The headline result: on Northern Hemisphere 500 hPa geopotential ACC, AIFS outperforms IFS at 2-, 6-, and 10-day lead times across the whole verification period. It performs worse in the upper atmosphere, which can be traced back to the decreased weight in the loss calculation.
As the forecast horizon increases, the AIFS prediction becomes visibly smoother, and small-scale structures that are present at day 1 get progressively blurred out as the forecast unrolls. The same effect shows up in GraphCast, Pangu and other ML-based weather models. This is caused by the double-penalty problem: if a sharp feature is predicted in the wrong spot, it gets penalised for predicting a true feature in the wrong spot and for missing the same feature in the correct spot. This leads to an increased preference of the model to predict mean values as uncertainty increases. The same problem occurred in pre-diffusion image generator models. For this reason, the ECMWF has been looking at ensemble-based approaches as well.
What's Next
The ECMWF team that built AIFS was quite aware of this smoothing problem from the start and built the model with the goal of extending the point prediction model to a probabilistic forecasting system. Probabilistic ensemble forecasts are the standard for physics-based models as well, and come with the advantage that they would not only solve the blurring problem but also yield uncertainties for their predictions. They are therefore the obvious next step after this initial model, and that is exactly the direction the model developers went.

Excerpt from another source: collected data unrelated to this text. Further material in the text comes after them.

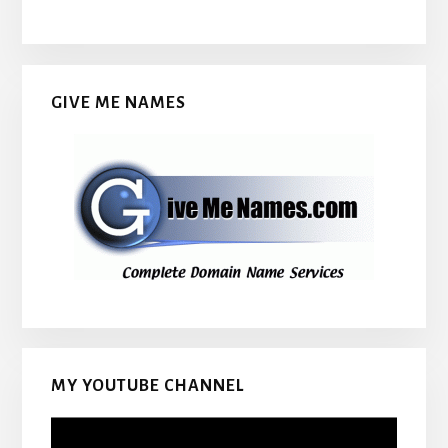
GIVE ME NAMES
MY YOUTUBE CHANNEL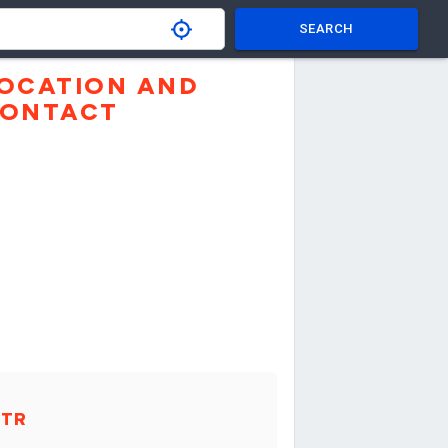
SEARCH
OCATION AND
ONTACT
XTR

The paper we have been walking through describes the first, operational AIFS version from 2024. In the time since, AIFS has been extended in a number of ways, which we will explore in follow-up posts. For your own reading, the next papers we will go through are the following:
- AIFS-CRPS (2024) is the direct extension of the AIFS system to a probablistic system. The model architecture stays the same, but multiple predictions are made by injecting Gaussian noise into the processor states. The ensemble output is then scored with a probabilistic score in order to generate a well-calibrated ensemble forecast. This solves two problems at once: The ensemble members stay sharp without progressive smoothing and we get the ability to estimate uncertainties on the output.
- AIFS 1.1 (2025) adds physical consistency constraints in order to avoid unphysical outputs and adds additional output variables.
- AIFS v2 (2026) arrived only this month (12 May 2026), taking both the deterministic and ensemble models to version two and shipping alongside a major update to the physics-based IFS.
- Anemoi is the open-source, collaboratively developed framework that covers the whole pipeline, from preparing ML-ready datasets to training models to running them operationally.